Quien mata a su propio pueblo es un traidor

La mayoría de las revoluciones sociales que se han producido a lo largo de la historia nos han dejado imágenes de héroes anónimos convertidos en iconos. Todo el mundo recuerda, gracias a la mítica fotografía de Malcolm Browne, al monje que durante la guerra de Vietnam se quemó a lo bonzo en una plaza de Saigón. También, en la retina de todos, la imagen tomada por el canal France 2 de Muhammad Al-Durrah, un niño palestino asesinado junto a su padre por el ejército israelí y que acabó siendo símbolo de la Segunda Intifada. Otros, con identidad desconocida, llegaron a ser emblemas mundiales. Fue el caso del 'Rebelde Desconocido' de la revuelta de la Plaza de Tiananmen de 1989, donde la revista estadounidense Time incluyó a este hombre anónimo en su lista de las cien personas más influyentes del siglo XX.
En 2011 una oleada de levantamientos populares sacudió varios países del Magreb y del Máshreq motivados por las desigualdades sociales y económicas, la corrupción y la falta de libertad. Un caldo de cultivo que la represión e incluso los asesinatos de civiles alimentó un sentimiento de repulsa y rechazo, hasta entonces circunscrito a ciertos sectores, que prendió la mecha de las manifestaciones por el cambio.
La brutal muerte del bloguero alejandrino Jaled Said, sacado por la fuerza de un cibercafé donde pretendía denunciar la corrupción policial y golpeado hasta morir por la policía secreta, fue la gota que colmó el vaso del aguante de los egipcios. La foto del joven con el rostro desfigurado y la mandíbula rota desencadenó diversas manifestaciones, primero en Alejandría y más tarde en El Cairo, que se sucedieron durante días, incluso se llegó a crear una campaña en Facebook con casi medio millón de seguidores llamada Todos somos Jaled Said.

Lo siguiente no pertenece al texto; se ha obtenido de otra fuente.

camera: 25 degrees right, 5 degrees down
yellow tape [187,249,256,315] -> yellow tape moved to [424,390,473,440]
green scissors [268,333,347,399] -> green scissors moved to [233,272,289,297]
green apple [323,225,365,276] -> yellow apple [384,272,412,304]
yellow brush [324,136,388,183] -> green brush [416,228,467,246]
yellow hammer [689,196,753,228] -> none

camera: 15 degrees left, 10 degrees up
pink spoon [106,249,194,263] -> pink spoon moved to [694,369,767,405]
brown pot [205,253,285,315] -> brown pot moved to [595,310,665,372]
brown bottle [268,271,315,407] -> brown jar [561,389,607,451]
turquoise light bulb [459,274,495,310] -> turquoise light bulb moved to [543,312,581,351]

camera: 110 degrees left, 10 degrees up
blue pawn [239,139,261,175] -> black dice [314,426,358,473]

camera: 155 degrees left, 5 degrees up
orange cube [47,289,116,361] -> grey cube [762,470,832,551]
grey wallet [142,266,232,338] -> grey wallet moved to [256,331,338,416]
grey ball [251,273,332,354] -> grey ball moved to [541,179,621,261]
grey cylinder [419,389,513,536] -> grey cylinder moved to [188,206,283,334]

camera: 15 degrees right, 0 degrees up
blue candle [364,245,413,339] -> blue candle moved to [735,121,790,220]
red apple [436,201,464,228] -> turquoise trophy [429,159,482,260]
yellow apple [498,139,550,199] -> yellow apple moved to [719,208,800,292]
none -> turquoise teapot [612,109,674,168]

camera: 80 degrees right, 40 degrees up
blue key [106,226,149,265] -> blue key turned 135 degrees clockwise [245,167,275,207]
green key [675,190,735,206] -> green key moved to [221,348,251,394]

Otro acto policial pero esta vez en Túnez propició que Mohamed Bouazizi se quemara a la bonzo como protesta por el trato recibido por agentes que le abofetearon en público y le confiscaron su puesto ambulante. Detrás de este hecho se escondía la desesperación de un joven licenciado en paro y cuyo carrito era su única fuente de ingresos. Su acción se vio respaldada por cientos de personas que se vieron reflejadas en este vendedor y que de manera espontánea salieron a la calle para pedir el cese del presidente Ben Ali.

Las pintadas de consignas revolucionarias por parte de varios menores (de entre 10 y 15 años) en la ciudad de Daraa (Siria) y su posterior detención y tortura iban a precipitar el estallido de las revueltas en el país. El hecho provocó manifestaciones populares exigiendo la liberación de los 'niños grafiteros', a lo que las fuerzas de seguridad respondieron abriendo fuego contra los asistentes y provocando las primeras víctimas mortales de las revueltas en Siria. "Quien mata a su propio pueblo es un traidor", coreaban hombres y mujeres para quien las muertes de sus compatriotas era la puntilla final a una rabia acumulada por la situación que se estaba viviendo. 
El régimen sirio se encargaría días después de tener su propio rostro de las revueltas. Hamza al-Jatib, de trece años, fue detenido en una manifestación y su cadáver entregado casi un mes después con claros signos de violencia. Tenía desgarros, quemaduras, marcas de descargas eléctricas, heridas de balas, el cuello roto y le habían cortado el pene. Hamza se convirtió así en el símbolo de la violencia ejercida por le gobierno de Bashar al-Asad.
No fueron, ni mucho menos, las primeras víctimas ni tampoco las últimas pero todos ellos, de alguna manera, se convirtieron improvisadamente en símbolo de las revueltas en el mundo árabe para representar la frustración popular por la opresión y la falta de libertad y justicia. Unas imágenes convertidas en emblemas del poder individual para enfrentarse a los gobiernos y forzar un cambio en la dirección política de los países.